**YOUR INSTRUCTIONS**
The answer is to be an exact copy of the lines below running from the line with "20: (543, 349)" down to the line with "66: (472, 500)", both ends included, and nothing more.

**Data records**

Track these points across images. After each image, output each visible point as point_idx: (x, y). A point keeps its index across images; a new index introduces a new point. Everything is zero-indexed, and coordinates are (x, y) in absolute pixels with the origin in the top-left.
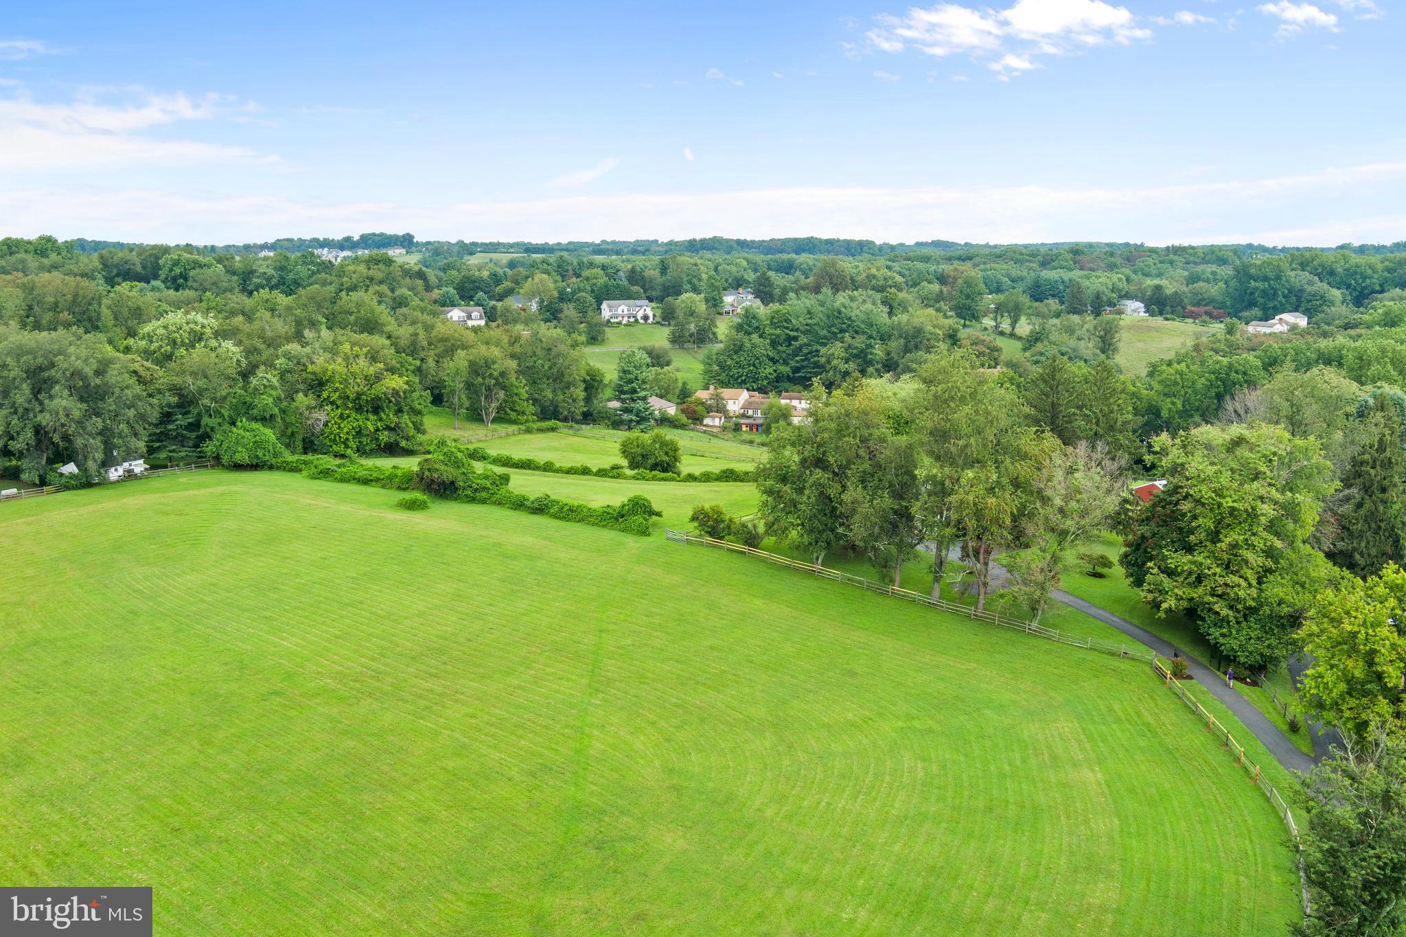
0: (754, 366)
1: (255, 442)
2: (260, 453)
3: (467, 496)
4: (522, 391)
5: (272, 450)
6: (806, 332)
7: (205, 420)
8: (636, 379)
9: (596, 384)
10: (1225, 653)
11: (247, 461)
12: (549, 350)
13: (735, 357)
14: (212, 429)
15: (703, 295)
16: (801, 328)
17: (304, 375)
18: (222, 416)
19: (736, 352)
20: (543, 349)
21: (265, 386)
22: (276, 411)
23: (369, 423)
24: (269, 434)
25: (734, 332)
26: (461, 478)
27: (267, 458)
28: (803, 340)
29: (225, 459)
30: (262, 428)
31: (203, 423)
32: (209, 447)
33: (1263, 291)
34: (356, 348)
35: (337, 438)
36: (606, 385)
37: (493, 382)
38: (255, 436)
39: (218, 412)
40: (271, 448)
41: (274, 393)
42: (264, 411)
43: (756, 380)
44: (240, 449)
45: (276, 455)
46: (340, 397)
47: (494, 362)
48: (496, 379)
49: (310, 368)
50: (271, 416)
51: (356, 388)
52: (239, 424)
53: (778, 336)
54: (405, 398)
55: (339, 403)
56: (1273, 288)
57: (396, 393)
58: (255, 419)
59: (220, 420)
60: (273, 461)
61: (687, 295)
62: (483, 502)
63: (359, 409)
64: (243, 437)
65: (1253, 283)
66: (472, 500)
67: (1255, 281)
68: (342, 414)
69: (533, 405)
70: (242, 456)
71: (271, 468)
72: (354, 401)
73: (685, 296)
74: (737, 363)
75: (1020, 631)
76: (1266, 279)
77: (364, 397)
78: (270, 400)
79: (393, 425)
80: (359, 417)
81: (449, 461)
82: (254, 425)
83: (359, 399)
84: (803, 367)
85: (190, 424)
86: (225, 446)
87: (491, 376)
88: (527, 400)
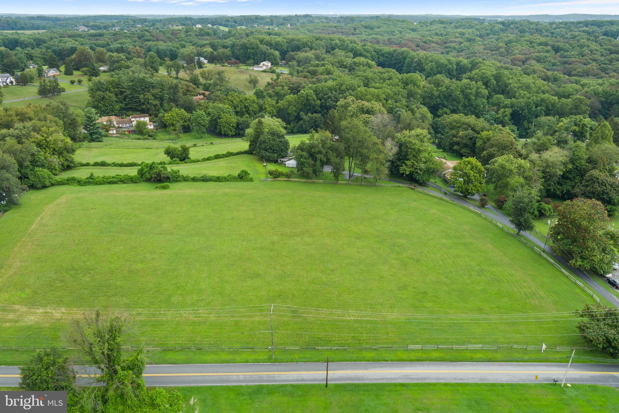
0: (112, 105)
6: (128, 89)
16: (126, 87)
28: (128, 92)
33: (253, 53)
41: (41, 154)
43: (113, 111)
53: (117, 92)
56: (256, 52)
60: (53, 182)
65: (249, 50)
67: (250, 49)
74: (104, 105)
76: (253, 48)
84: (129, 103)
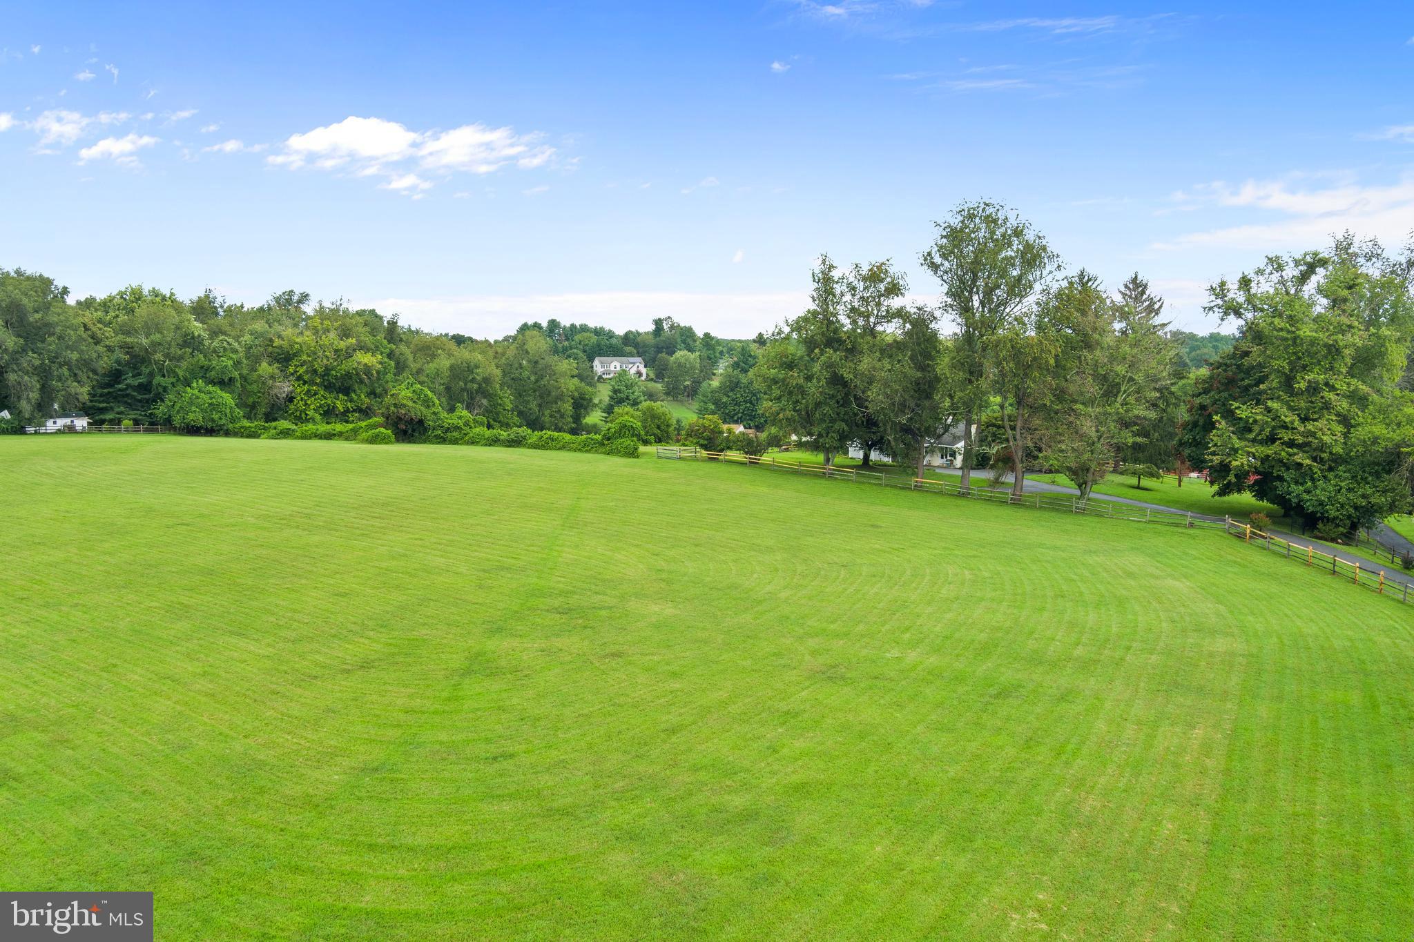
0: (751, 403)
1: (211, 404)
2: (216, 416)
3: (437, 437)
4: (507, 401)
5: (229, 415)
7: (158, 379)
8: (627, 398)
9: (585, 403)
10: (1311, 509)
11: (200, 423)
12: (536, 362)
13: (730, 394)
14: (165, 389)
15: (698, 353)
17: (270, 349)
18: (176, 375)
19: (732, 390)
20: (529, 361)
21: (225, 349)
22: (236, 374)
23: (338, 402)
24: (227, 398)
25: (730, 370)
26: (430, 417)
27: (223, 421)
29: (177, 420)
30: (219, 392)
31: (155, 382)
32: (161, 410)
34: (326, 322)
35: (303, 415)
36: (595, 405)
37: (476, 386)
38: (211, 398)
39: (172, 372)
40: (228, 411)
41: (234, 356)
42: (223, 373)
43: (753, 417)
44: (193, 408)
45: (233, 421)
46: (307, 372)
47: (477, 367)
48: (480, 385)
49: (277, 342)
50: (230, 379)
51: (325, 361)
52: (194, 385)
54: (378, 379)
55: (306, 377)
57: (367, 369)
58: (213, 383)
59: (174, 380)
60: (230, 426)
61: (682, 353)
62: (455, 442)
63: (329, 387)
64: (198, 398)
66: (442, 440)
68: (309, 391)
69: (518, 416)
70: (196, 417)
71: (227, 434)
72: (322, 376)
73: (679, 354)
74: (733, 400)
75: (1065, 512)
77: (334, 372)
78: (230, 363)
79: (364, 407)
80: (327, 395)
81: (419, 399)
82: (210, 388)
83: (328, 375)
85: (140, 385)
86: (177, 407)
87: (473, 380)
88: (513, 410)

**EXERCISE RESPONSE**
20: (543, 349)
21: (265, 386)
22: (276, 411)
23: (369, 423)
24: (269, 434)
25: (734, 332)
26: (461, 478)
27: (267, 458)
28: (803, 340)
29: (225, 459)
30: (262, 428)
31: (203, 423)
32: (209, 447)
33: (1263, 291)
34: (356, 348)
35: (337, 438)
36: (606, 385)
37: (493, 382)
38: (255, 436)
39: (218, 412)
40: (271, 448)
41: (274, 393)
42: (264, 411)
43: (756, 380)
44: (240, 449)
45: (276, 455)
46: (340, 397)
47: (494, 362)
48: (496, 379)
49: (310, 368)
50: (271, 416)
51: (356, 388)
52: (239, 424)
53: (778, 336)
54: (405, 398)
55: (339, 403)
56: (1273, 288)
57: (396, 393)
58: (255, 419)
59: (220, 420)
60: (273, 461)
61: (687, 295)
62: (483, 502)
63: (359, 409)
64: (243, 437)
65: (1253, 283)
66: (472, 500)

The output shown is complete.